The Spanish Creative Writing Initiative was established with the goal of helping students to become storytellers, of providing tools so that they might share experiences that take place beyond the boundaries of their work as researchers and academics. During the year of COVID, with the support of LLILAS Benson and the Department of Spanish and Portuguese, we invited two authors to conduct writing workshops. Mexican journalist/author Daniela Rea conducted one during the fall of 2020, and Argentine writer Gabriela Cabezón Cámara conducted one in spring 2021; each lasted three weeks. During weekly meetings, students confronted the need to overcome the individual challenge of writing a story and lived that challenge as a collective. The invited authors led our students in translating their experiences into fabulous stories. Fátima’s piece is a wonderful example of the rich dynamics of our creative writing workshops. Its publication here stands as a celebration of our language, and a recognition of the work of all who participated in the workshops and discovered that they, too, can be creative writers.

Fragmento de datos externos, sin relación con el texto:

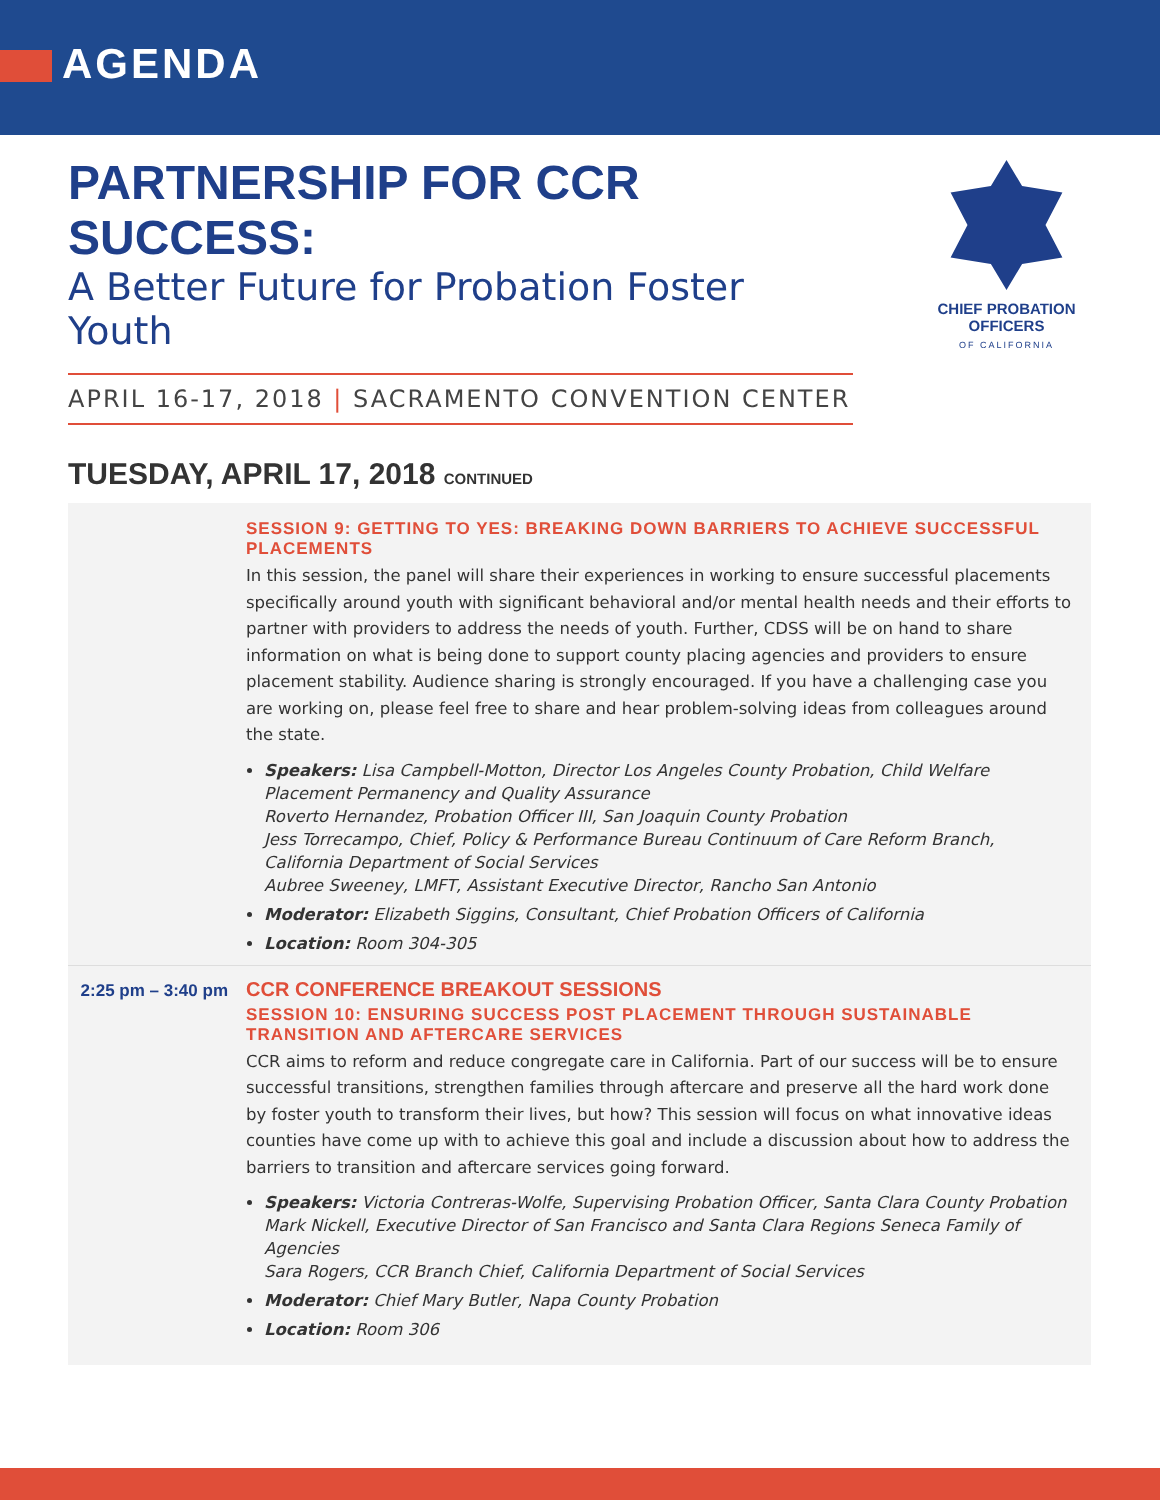AGENDA
PARTNERSHIP FOR CCR SUCCESS:
A Better Future for Probation Foster Youth
APRIL 16-17, 2018 | SACRAMENTO CONVENTION CENTER
CHIEF PROBATION OFFICERS
OF CALIFORNIA
TUESDAY, APRIL 17, 2018 CONTINUED
SESSION 9: GETTING TO YES: BREAKING DOWN BARRIERS TO ACHIEVE SUCCESSFUL PLACEMENTS
In this session, the panel will share their experiences in working to ensure successful placements specifically around youth with significant behavioral and/or mental health needs and their efforts to partner with providers to address the needs of youth. Further, CDSS will be on hand to share information on what is being done to support county placing agencies and providers to ensure placement stability. Audience sharing is strongly encouraged. If you have a challenging case you are working on, please feel free to share and hear problem-solving ideas from colleagues around the state.
Speakers: Lisa Campbell-Motton, Director Los Angeles County Probation, Child Welfare Placement Permanency and Quality Assurance
Roverto Hernandez, Probation Officer III, San Joaquin County Probation
Jess Torrecampo, Chief, Policy & Performance Bureau Continuum of Care Reform Branch, California Department of Social Services
Aubree Sweeney, LMFT, Assistant Executive Director, Rancho San Antonio
Moderator: Elizabeth Siggins, Consultant, Chief Probation Officers of California
Location: Room 304-305
2:25 pm – 3:40 pm
CCR CONFERENCE BREAKOUT SESSIONS
SESSION 10: ENSURING SUCCESS POST PLACEMENT THROUGH SUSTAINABLE TRANSITION AND AFTERCARE SERVICES
CCR aims to reform and reduce congregate care in California. Part of our success will be to ensure successful transitions, strengthen families through aftercare and preserve all the hard work done by foster youth to transform their lives, but how? This session will focus on what innovative ideas counties have come up with to achieve this goal and include a discussion about how to address the barriers to transition and aftercare services going forward.
Speakers: Victoria Contreras-Wolfe, Supervising Probation Officer, Santa Clara County Probation
Mark Nickell, Executive Director of San Francisco and Santa Clara Regions Seneca Family of Agencies
Sara Rogers, CCR Branch Chief, California Department of Social Services
Moderator: Chief Mary Butler, Napa County Probation
Location: Room 306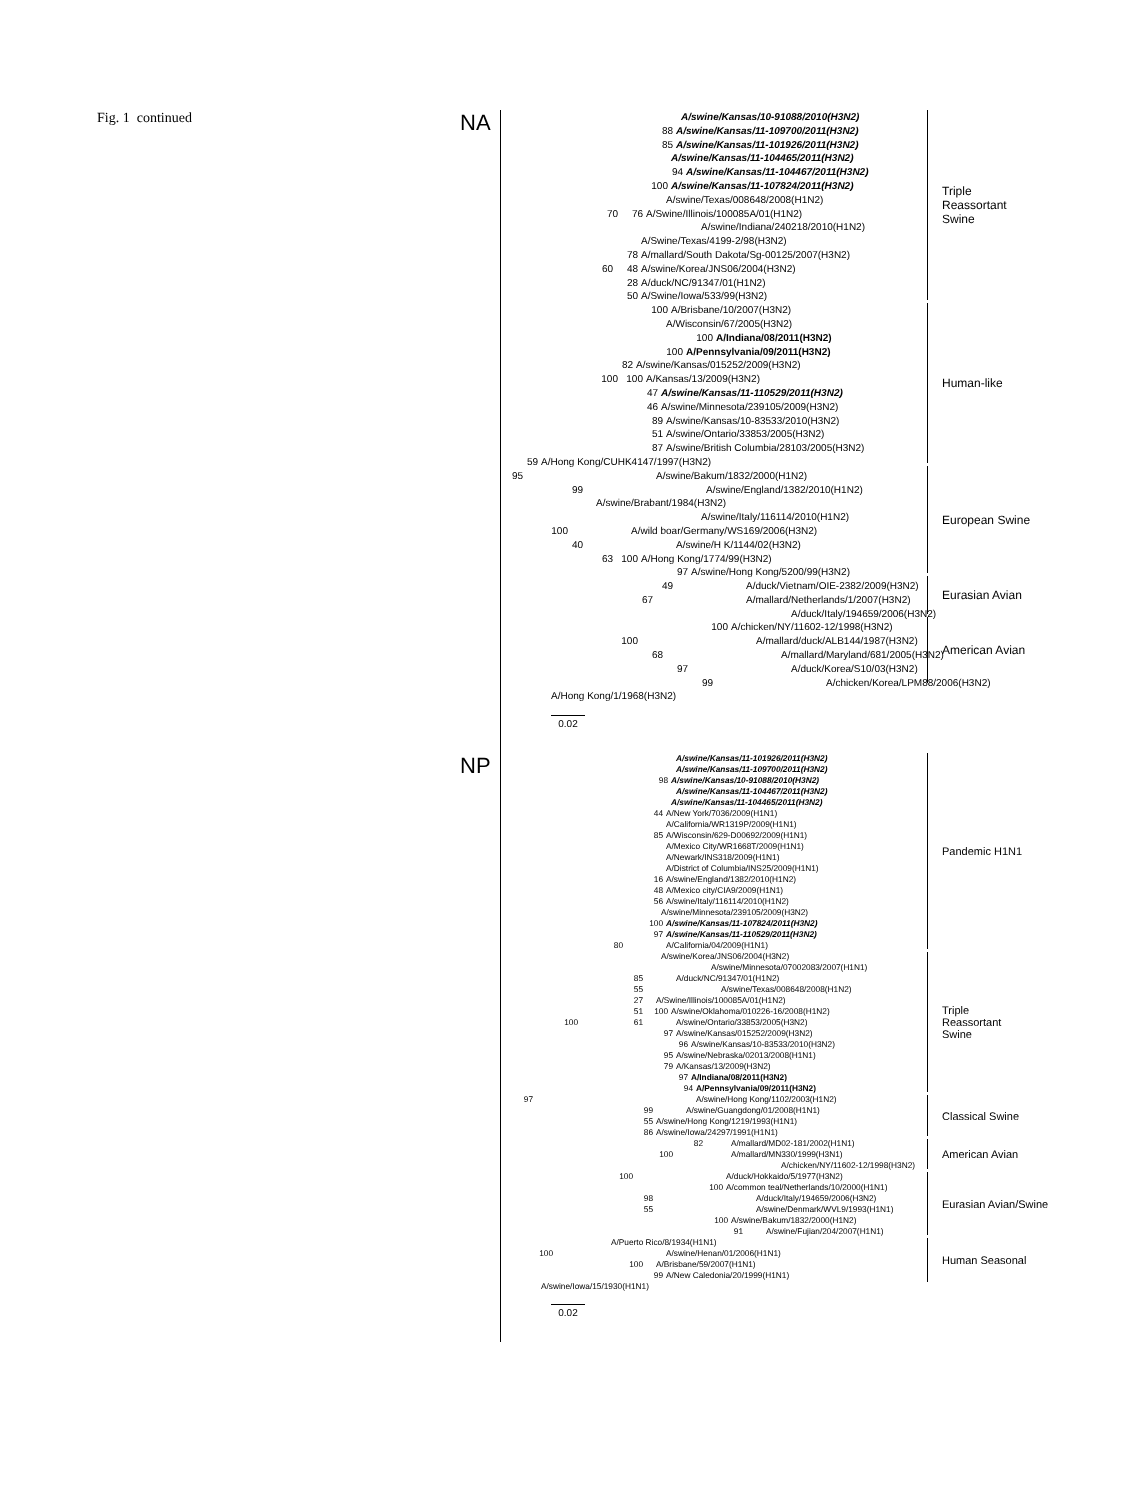Fig. 1 continued
NA
A/swine/Kansas/10-91088/2010(H3N2)
88 A/swine/Kansas/11-109700/2011(H3N2)
85 A/swine/Kansas/11-101926/2011(H3N2)
A/swine/Kansas/11-104465/2011(H3N2)
94 A/swine/Kansas/11-104467/2011(H3N2)
100 A/swine/Kansas/11-107824/2011(H3N2)
A/swine/Texas/008648/2008(H1N2)
70 76 A/Swine/Illinois/100085A/01(H1N2)
A/swine/Indiana/240218/2010(H1N2)
A/Swine/Texas/4199-2/98(H3N2)
78 A/mallard/South Dakota/Sg-00125/2007(H3N2)
60 48 A/swine/Korea/JNS06/2004(H3N2)
28 A/duck/NC/91347/01(H1N2)
50 A/Swine/Iowa/533/99(H3N2)
100 A/Brisbane/10/2007(H3N2)
A/Wisconsin/67/2005(H3N2)
100 A/Indiana/08/2011(H3N2)
100 A/Pennsylvania/09/2011(H3N2)
82 A/swine/Kansas/015252/2009(H3N2)
100 100 A/Kansas/13/2009(H3N2)
47 A/swine/Kansas/11-110529/2011(H3N2)
46 A/swine/Minnesota/239105/2009(H3N2)
89 A/swine/Kansas/10-83533/2010(H3N2)
51 A/swine/Ontario/33853/2005(H3N2)
87 A/swine/British Columbia/28103/2005(H3N2)
59 A/Hong Kong/CUHK4147/1997(H3N2)
95 A/swine/Bakum/1832/2000(H1N2)
99 A/swine/England/1382/2010(H1N2)
A/swine/Brabant/1984(H3N2)
A/swine/Italy/116114/2010(H1N2)
100 A/wild boar/Germany/WS169/2006(H3N2)
40 A/swine/H K/1144/02(H3N2)
63 100 A/Hong Kong/1774/99(H3N2)
97 A/swine/Hong Kong/5200/99(H3N2)
49 A/duck/Vietnam/OIE-2382/2009(H3N2)
67 A/mallard/Netherlands/1/2007(H3N2)
A/duck/Italy/194659/2006(H3N2)
100 A/chicken/NY/11602-12/1998(H3N2)
100 A/mallard/duck/ALB144/1987(H3N2)
68 A/mallard/Maryland/681/2005(H3N2)
97 A/duck/Korea/S10/03(H3N2)
99 A/chicken/Korea/LPM88/2006(H3N2)
A/Hong Kong/1/1968(H3N2)
0.02
Triple
Reassortant
Swine
Human-like
European Swine
Eurasian Avian
American Avian
NP
A/swine/Kansas/11-101926/2011(H3N2)
A/swine/Kansas/11-109700/2011(H3N2)
98 A/swine/Kansas/10-91088/2010(H3N2)
A/swine/Kansas/11-104467/2011(H3N2)
A/swine/Kansas/11-104465/2011(H3N2)
44 A/New York/7036/2009(H1N1)
A/California/WR1319P/2009(H1N1)
85 A/Wisconsin/629-D00692/2009(H1N1)
A/Mexico City/WR1668T/2009(H1N1)
A/Newark/INS318/2009(H1N1)
A/District of Columbia/INS25/2009(H1N1)
16 A/swine/England/1382/2010(H1N2)
48 A/Mexico city/CIA9/2009(H1N1)
56 A/swine/Italy/116114/2010(H1N2)
A/swine/Minnesota/239105/2009(H3N2)
100 A/swine/Kansas/11-107824/2011(H3N2)
97 A/swine/Kansas/11-110529/2011(H3N2)
80 A/California/04/2009(H1N1)
A/swine/Korea/JNS06/2004(H3N2)
A/swine/Minnesota/07002083/2007(H1N1)
85 A/duck/NC/91347/01(H1N2)
55 A/swine/Texas/008648/2008(H1N2)
27 A/Swine/Illinois/100085A/01(H1N2)
51 100 A/swine/Oklahoma/010226-16/2008(H1N2)
100 61 A/swine/Ontario/33853/2005(H3N2)
97 A/swine/Kansas/015252/2009(H3N2)
96 A/swine/Kansas/10-83533/2010(H3N2)
95 A/swine/Nebraska/02013/2008(H1N1)
79 A/Kansas/13/2009(H3N2)
97 A/Indiana/08/2011(H3N2)
94 A/Pennsylvania/09/2011(H3N2)
97 A/swine/Hong Kong/1102/2003(H1N2)
99 A/swine/Guangdong/01/2008(H1N1)
55 A/swine/Hong Kong/1219/1993(H1N1)
86 A/swine/Iowa/24297/1991(H1N1)
82 A/mallard/MD02-181/2002(H1N1)
100 A/mallard/MN330/1999(H3N1)
A/chicken/NY/11602-12/1998(H3N2)
100 A/duck/Hokkaido/5/1977(H3N2)
100 A/common teal/Netherlands/10/2000(H1N1)
98 A/duck/Italy/194659/2006(H3N2)
55 A/swine/Denmark/WVL9/1993(H1N1)
100 A/swine/Bakum/1832/2000(H1N2)
91 A/swine/Fujian/204/2007(H1N1)
A/Puerto Rico/8/1934(H1N1)
100 A/swine/Henan/01/2006(H1N1)
100 A/Brisbane/59/2007(H1N1)
99 A/New Caledonia/20/1999(H1N1)
A/swine/Iowa/15/1930(H1N1)
0.02
Pandemic H1N1
Triple
Reassortant
Swine
Classical Swine
American Avian
Eurasian Avian/Swine
Human Seasonal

— Gabriela Polit Dueñas, Professor, Dept. of Spanish and Portuguese; Coordinator, Spanish Creative Writing Initiative
Las botas de la Lola
BY FÁTIMA VALDIVIA
“Gran baile de Los Tigres del Norte”, anunciaban las estaciones de radio y los posters pegados en las calles de la ciudad de Oaxaca. Esta sería mi primera vez en un concierto en vivo y mi primera vez usando mis botas vaqueras. A media tarde comencé a alistarme para el tan esperado evento. Abrí la puerta del clóset, tomé unos pantalones de mezclilla, una camisa de franela a cuadros, y una caja grande donde las guardaba.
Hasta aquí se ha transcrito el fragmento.